Short bio: Christa Blackwood is a photo, text based and installation artist working with themes related to identity, history, and popular culture. Her visual voice was developed while a student at New York University, when she began producing street installation art such as Butcherknives (1991), a work that addressed issues of sexual violence. A chilling juxtaposition of billboard-like close-ups and text from poet Michelle Kotler, Butcherknives, was plastered all over the streets of lower Manhattan on the evening that the William Kennedy Smith verdict was announced. The poster’s timely and provocative appearance resulted in heightened critical attention for Blackwood, including an invitation to join the Women’s Action Coalition (WAC) from renowned artists and scholars, Kiki Smith and Lucy Lippard. Her dream-like sequences and texts employ multiple techniques and methods, fusing traditional, historical and alternative processes with contemporary practices such as iPhone image-making and street installations. Blackwood received her MA in Studio Art from New York University and BA in Classics from The University of Oklahoma. Her work has been featured in several publications including The New York Times, ArtDesk Magazine, New York Newsday, The Village Voice and The Chicago Sun Times. She has exhibited in galleries and museums throughout the U.S. and abroad Her recent exhibitions, Prix West and Silver and Ink, were ranked among the top 5 Best Solo Gallery Exhibitions for 2013-2014 and 2015-2016 by the Austin Critics Table Awards.
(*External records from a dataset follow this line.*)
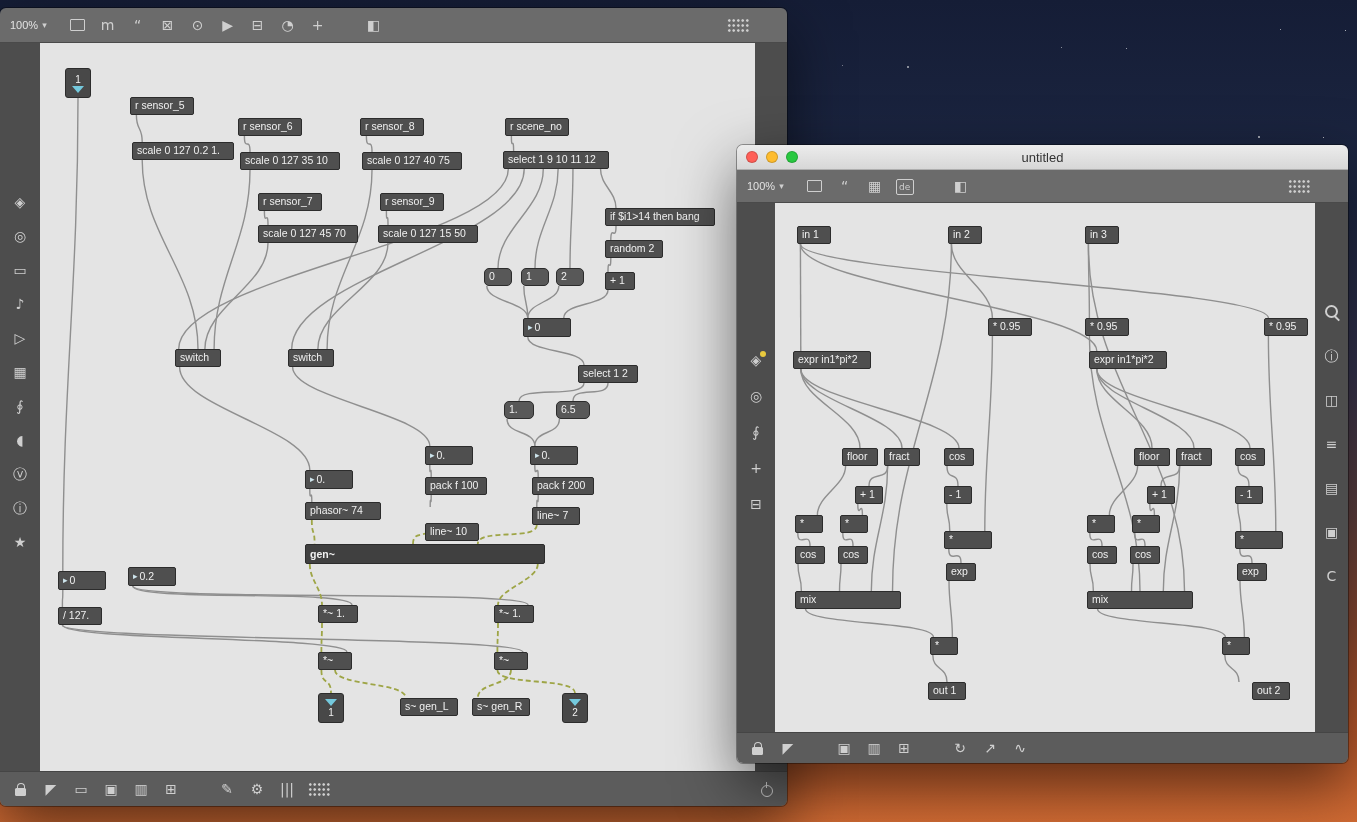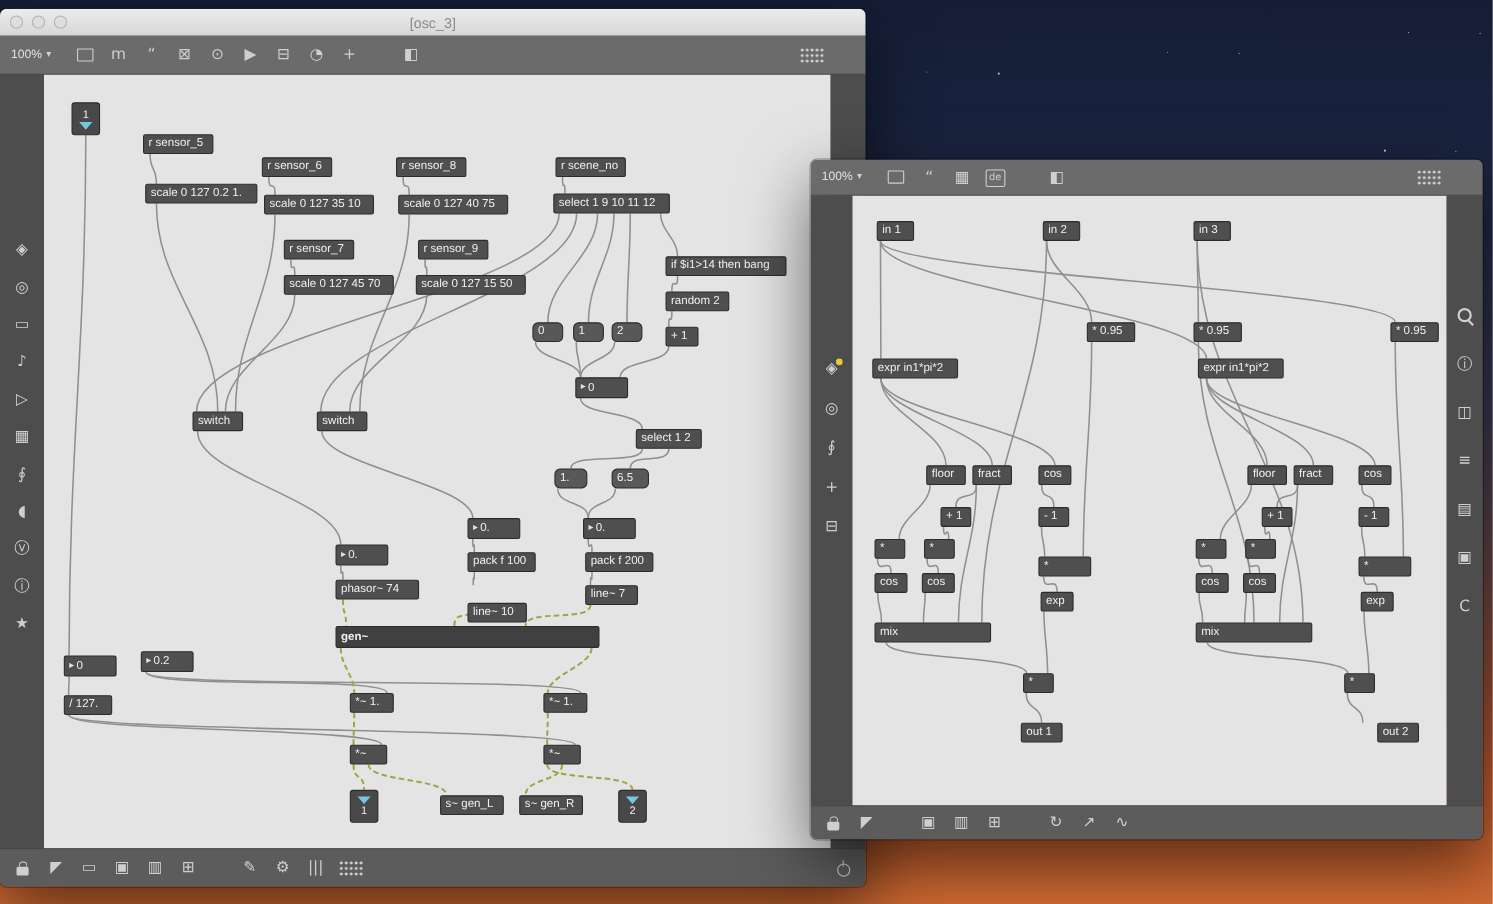--- a/index.html
+++ b/index.html
@@ -169,28 +169,20 @@
     <i style="left: 120px; top: 118px; width: 1px; height: 1px; opacity: 0.85;"></i>
     <i style="left: 317px; top: 207px; width: 1px; height: 1px; opacity: 0.25;"></i>
     <i style="left: 514px; top: 296px; width: 2px; height: 2px; opacity: 0.35;"></i>
     <i style="left: 711px; top: 385px; width: 1px; height: 1px; opacity: 0.45;"></i>
     <i style="left: 908px; top: 474px; width: 1px; height: 1px; opacity: 0.55;"></i>
     <i style="left: 1105px; top: 563px; width: 1px; height: 1px; opacity: 0.65;"></i>
     <i style="left: 1302px; top: 652px; width: 1px; height: 1px; opacity: 0.75;"></i>
   </div>
 
 <section class="window win-osc">
-  <header class="titlebar inactive">
-    <div class="lights">
-      <span class="tl"></span>
-      <span class="tl"></span>
-      <span class="tl"></span>
-    </div>
-    <div class="title">[osc_3]</div>
-  </header>
   <div class="toolbar">
     <div class="zoom">
       <span>100%</span>
       <span class="caret">▾</span>
     </div>
     <div class="iconrow">
         <span class="ic sq"></span>
         <span class="ic ">m</span>
         <span class="ic ">“</span>
         <span class="ic ">⊠</span>
@@ -360,20 +352,28 @@
         <span class="ic ">⚙</span>
         <span class="ic ">|||</span>
         <span class="ic grid9"></span>
       </div>
     <div class="spacer"></div>
     <span class="ic power"></span>
   </footer>
 </section>
 
 <section class="window win-untitled">
+  <header class="titlebar active">
+    <div class="lights">
+      <span class="tl" style="background: rgb(255, 95, 87); border-color: rgba(0, 0, 0, 0.18);"></span>
+      <span class="tl" style="background: rgb(254, 188, 46); border-color: rgba(0, 0, 0, 0.18);"></span>
+      <span class="tl" style="background: rgb(40, 200, 64); border-color: rgba(0, 0, 0, 0.18);"></span>
+    </div>
+    <div class="title">untitled</div>
+  </header>
   <div class="toolbar">
     <div class="zoom">
       <span>100%</span>
       <span class="caret">▾</span>
     </div>
     <div class="iconrow">
         <span class="ic sq"></span>
         <span class="ic ">“</span>
         <span class="ic ">▦</span>
         <span class="ic " style="font-size: 9px; border: 1px solid currentcolor; border-radius: 2px; line-height: 14px; height: 14px; width: 16px; margin-top: 2px;">de</span>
Why do you photograph on film? I love film! I love the physicality of film-holding film, loading film and processing film. I love over processing, pushing/pulling, the hands on mark making and manipulations and non-homogenized look that gives film its depth and breath. I have shot film for over 20 years and particularly love the old Polaroid films-the instant processing slide films-polapan and polagraph and also the positive/negative films-Type 85, 665 and 55. Still have two bins in my fridge filled with Polaroid films.
What is your work about? My work is always idea driven, for the last four years I have taken my medium and large-format film cameras & models and has hit the road. Traveling around Texas, and across New Mexico, Colorado and Utah, staging the nude male body within the majesty of North America’s gorgeous western landscape, and positioning it in a genealogy of classical photographic studies of the human figure.